Hymenoxys lemmonii is a species of flowering plant in the daisy family known by the common names Lemmon's rubberweed, Lemmon's bitterweed, and alkali hymenoxys. It is native to the western United States in and around the Great Basin in Utah, Nevada, northern California, and southeastern Oregon.

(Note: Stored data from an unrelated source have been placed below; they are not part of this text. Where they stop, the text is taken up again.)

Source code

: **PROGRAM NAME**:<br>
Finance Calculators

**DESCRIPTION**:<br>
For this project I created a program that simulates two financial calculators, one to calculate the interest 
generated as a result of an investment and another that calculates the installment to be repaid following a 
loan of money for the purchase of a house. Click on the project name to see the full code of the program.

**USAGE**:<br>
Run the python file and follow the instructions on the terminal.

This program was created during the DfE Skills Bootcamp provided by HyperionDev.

Hymenoxys lemmonii is a biennial or perennial herb with one or more branching stems growing erect to a maximum height near 50 centimeters (20 inches). It produces straight, dark green leaves up to 9 centimeters (3.6 inches) long and divided into a number of narrow, pointed lobes. The foliage and stem may be hairless to quite woolly. The daisy-like flower head is generally at least 1.5 centimeters (0.6 inches) wide, with a center of 50–125 thick golden disc florets and a shaggy fringe of 9–12 golden ray florets.

The species is named for John Gill Lemmon, husband of prominent American botanist Sarah Plummer Lemmon.